:: Task description ::
Reproduce word for word the lines of the entries below, from the first line up to and including the line containing "Celestial Sun With Crescent Moons Boho".
--- Stored data Enclosed Below ---
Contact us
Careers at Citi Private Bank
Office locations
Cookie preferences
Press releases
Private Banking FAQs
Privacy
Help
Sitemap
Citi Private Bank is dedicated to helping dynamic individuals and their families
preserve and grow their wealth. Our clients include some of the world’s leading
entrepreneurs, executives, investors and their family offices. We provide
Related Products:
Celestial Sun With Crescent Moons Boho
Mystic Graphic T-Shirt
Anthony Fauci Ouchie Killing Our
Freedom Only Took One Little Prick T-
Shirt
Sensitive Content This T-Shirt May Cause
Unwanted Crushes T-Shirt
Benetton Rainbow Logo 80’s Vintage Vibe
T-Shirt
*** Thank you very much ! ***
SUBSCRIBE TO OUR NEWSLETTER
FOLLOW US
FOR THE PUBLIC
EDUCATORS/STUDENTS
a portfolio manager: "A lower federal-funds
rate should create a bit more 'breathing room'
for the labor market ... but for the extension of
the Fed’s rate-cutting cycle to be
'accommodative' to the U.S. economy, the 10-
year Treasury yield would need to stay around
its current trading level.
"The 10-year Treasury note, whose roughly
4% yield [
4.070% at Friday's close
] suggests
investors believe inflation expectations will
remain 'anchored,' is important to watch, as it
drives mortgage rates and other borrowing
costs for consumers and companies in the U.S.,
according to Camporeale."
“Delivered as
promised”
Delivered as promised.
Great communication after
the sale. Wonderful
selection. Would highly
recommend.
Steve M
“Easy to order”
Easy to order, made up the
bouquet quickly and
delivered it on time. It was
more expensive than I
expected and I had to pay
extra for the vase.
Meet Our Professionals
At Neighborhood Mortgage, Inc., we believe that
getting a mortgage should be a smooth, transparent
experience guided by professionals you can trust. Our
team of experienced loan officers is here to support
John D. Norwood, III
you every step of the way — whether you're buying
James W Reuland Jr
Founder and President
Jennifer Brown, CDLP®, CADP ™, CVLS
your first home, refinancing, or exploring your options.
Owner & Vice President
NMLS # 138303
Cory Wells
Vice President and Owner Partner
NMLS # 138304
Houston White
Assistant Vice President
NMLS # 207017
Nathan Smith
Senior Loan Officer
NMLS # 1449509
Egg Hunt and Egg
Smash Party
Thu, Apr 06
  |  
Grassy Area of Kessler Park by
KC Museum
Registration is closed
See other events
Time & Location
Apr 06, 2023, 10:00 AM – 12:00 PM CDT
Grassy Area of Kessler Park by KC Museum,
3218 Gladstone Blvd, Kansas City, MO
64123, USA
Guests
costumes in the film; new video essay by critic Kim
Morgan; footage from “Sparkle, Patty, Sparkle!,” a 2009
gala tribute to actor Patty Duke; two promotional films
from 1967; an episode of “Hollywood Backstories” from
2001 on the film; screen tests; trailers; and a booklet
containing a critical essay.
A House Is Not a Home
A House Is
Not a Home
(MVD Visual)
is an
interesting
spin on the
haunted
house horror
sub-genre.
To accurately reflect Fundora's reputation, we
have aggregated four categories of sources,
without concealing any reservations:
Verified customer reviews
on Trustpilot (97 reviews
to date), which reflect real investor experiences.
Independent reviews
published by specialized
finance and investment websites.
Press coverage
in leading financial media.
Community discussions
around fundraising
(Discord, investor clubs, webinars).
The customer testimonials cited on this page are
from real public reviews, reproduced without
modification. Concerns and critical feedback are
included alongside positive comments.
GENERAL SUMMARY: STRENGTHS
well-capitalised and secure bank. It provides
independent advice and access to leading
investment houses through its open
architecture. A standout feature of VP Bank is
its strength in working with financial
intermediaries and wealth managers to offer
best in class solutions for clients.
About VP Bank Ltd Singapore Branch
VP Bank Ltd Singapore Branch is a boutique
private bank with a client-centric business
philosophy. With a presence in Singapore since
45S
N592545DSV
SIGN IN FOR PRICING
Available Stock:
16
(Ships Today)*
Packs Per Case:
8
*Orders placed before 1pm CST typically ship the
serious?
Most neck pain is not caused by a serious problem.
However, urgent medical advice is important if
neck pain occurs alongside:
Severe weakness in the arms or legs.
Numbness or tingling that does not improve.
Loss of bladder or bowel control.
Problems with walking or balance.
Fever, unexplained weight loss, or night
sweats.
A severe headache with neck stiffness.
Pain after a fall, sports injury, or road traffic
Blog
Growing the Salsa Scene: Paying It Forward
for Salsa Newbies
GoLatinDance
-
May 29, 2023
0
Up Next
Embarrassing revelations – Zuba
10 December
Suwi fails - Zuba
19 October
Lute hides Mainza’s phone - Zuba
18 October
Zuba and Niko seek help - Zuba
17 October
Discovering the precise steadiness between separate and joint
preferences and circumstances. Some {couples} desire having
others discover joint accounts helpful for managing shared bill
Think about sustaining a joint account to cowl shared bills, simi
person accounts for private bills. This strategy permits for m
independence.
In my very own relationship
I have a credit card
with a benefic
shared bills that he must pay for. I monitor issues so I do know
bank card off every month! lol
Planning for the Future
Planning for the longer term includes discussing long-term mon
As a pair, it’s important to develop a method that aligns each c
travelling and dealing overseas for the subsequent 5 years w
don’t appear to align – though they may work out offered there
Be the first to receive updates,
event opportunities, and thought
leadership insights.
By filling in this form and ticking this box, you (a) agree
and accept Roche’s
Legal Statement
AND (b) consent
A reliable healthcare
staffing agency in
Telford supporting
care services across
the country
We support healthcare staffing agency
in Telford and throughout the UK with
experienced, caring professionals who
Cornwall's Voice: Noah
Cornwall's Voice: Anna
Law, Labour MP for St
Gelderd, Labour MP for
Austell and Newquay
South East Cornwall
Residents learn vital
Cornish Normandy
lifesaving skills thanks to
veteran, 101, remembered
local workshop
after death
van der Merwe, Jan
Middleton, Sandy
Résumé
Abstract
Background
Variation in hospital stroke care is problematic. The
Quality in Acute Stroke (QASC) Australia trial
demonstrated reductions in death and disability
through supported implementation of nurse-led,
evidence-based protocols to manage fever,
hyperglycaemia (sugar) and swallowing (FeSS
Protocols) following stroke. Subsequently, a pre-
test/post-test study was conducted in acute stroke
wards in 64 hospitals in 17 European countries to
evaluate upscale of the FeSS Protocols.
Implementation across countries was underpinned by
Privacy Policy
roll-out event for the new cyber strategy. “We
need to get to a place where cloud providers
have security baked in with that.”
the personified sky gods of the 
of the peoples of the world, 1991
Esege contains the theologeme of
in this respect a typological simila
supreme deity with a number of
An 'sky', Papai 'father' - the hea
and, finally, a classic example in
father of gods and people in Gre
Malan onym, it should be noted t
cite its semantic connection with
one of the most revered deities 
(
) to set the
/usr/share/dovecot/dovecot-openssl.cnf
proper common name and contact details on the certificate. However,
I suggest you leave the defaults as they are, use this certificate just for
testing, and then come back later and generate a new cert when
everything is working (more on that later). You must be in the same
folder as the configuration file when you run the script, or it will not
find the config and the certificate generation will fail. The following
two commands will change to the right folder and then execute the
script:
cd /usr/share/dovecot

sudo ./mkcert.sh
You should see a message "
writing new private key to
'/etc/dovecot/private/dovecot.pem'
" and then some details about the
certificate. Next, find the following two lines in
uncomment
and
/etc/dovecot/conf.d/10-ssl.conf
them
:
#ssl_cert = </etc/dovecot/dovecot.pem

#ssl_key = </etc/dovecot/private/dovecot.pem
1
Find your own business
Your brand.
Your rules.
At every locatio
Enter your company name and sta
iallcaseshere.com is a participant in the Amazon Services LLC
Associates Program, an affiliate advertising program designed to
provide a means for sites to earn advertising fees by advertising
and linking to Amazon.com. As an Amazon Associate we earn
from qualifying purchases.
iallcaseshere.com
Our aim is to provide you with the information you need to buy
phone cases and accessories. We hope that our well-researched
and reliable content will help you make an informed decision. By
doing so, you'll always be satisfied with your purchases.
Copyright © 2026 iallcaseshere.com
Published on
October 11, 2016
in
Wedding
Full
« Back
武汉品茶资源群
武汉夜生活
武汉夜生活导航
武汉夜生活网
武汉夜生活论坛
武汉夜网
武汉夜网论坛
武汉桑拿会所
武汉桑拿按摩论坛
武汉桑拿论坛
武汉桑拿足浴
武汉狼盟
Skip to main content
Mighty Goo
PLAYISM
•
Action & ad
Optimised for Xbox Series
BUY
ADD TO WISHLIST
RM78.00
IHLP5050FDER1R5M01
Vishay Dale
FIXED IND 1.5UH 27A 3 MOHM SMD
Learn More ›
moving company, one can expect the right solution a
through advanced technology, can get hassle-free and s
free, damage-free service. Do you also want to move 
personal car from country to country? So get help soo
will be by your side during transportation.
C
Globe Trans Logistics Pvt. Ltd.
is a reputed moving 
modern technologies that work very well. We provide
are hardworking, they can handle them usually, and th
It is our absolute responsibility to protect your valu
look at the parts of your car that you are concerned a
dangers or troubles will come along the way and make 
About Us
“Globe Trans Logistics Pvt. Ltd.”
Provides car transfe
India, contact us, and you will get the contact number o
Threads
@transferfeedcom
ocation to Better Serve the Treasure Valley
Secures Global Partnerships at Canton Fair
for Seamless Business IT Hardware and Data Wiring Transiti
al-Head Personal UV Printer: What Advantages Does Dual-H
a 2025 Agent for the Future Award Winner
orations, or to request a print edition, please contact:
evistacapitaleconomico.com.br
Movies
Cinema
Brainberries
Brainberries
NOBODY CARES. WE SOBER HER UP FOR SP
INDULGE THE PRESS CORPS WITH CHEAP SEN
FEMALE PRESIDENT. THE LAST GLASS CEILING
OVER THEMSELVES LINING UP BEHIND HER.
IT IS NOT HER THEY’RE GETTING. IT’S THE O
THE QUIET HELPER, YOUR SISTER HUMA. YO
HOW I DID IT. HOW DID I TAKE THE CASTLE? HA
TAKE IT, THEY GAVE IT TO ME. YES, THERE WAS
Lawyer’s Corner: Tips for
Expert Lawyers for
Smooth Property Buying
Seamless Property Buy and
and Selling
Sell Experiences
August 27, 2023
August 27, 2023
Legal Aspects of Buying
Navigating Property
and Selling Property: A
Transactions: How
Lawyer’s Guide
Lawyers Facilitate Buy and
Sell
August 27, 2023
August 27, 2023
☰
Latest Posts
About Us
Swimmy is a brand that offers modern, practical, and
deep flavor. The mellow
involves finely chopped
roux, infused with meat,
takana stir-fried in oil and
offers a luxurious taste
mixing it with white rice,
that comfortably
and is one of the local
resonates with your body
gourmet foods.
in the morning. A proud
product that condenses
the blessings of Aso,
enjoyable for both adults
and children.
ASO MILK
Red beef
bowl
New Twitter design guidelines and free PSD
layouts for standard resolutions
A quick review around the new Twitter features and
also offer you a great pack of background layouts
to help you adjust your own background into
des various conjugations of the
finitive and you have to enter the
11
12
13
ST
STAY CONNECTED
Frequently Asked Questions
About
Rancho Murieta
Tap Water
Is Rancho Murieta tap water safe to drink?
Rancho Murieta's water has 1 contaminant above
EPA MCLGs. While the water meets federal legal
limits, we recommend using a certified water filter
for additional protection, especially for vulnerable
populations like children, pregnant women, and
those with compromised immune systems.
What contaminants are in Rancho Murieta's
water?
--- End of Enclosed Stored data ---
:: Answer below ::
Contact us
Careers at Citi Private Bank
Office locations
Cookie preferences
Press releases
Private Banking FAQs
Privacy
Help
Sitemap
Citi Private Bank is dedicated to helping dynamic individuals and their families
preserve and grow their wealth. Our clients include some of the world’s leading
entrepreneurs, executives, investors and their family offices. We provide
Related Products:
Celestial Sun With Crescent Moons Boho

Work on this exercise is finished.